Objective: The aim of the present study is to explore the possible mechanism that may have ameliorative effect of liraglutide (Lira) on diabetic lower extremity vascular stenosis.
Materials and methods: A diabetic rabbit model of lower extremity stenosis was established and treated with Lira. The intimal hyperplasia of the lower extremity and the oxidative stress level of vascular tissue were observed and examined. Vascular smooth muscle cells (VSMCs) induced by high glucose (HG) were treated with Lira, and RCAN1 overexpressing plasmid was constructed to transfect VCMCs.
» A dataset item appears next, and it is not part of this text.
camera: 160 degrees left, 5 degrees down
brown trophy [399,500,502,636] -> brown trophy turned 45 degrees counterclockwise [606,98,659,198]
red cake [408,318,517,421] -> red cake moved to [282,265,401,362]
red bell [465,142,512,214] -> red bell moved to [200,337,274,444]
Results: Lira treatment showed its association in significantly improving the hyperplasia of the intima, the level of oxidative stress, and the level of homeostasis model assessment of insulin resistance (HOMA-IR) in rabbits induced by diabetes and lower limb stenosis. In addition, Lira treatment reduced the elevated expression of RCAN1 in vascular tissues induced by diabetes. Not only could Lira treatment inhibit the increase of ROS level, proliferation and migration of VSMCs induced by HG, but reduce the expression of PCNA, MMP-9 and collagen I induced by HG. Overexpression of RCAN1 in VSMCs counteracted the effect of Lira, suggesting that Lira affected the proliferation and migration of VSMCs by regulating RCAN1.
Conclusions: Our findings have important implications for Lira to exert beneficial outcomes in reducing excessive neointimal formation after lower extremity vascular injury in diabetic rabbits via the regulation of RCAN1.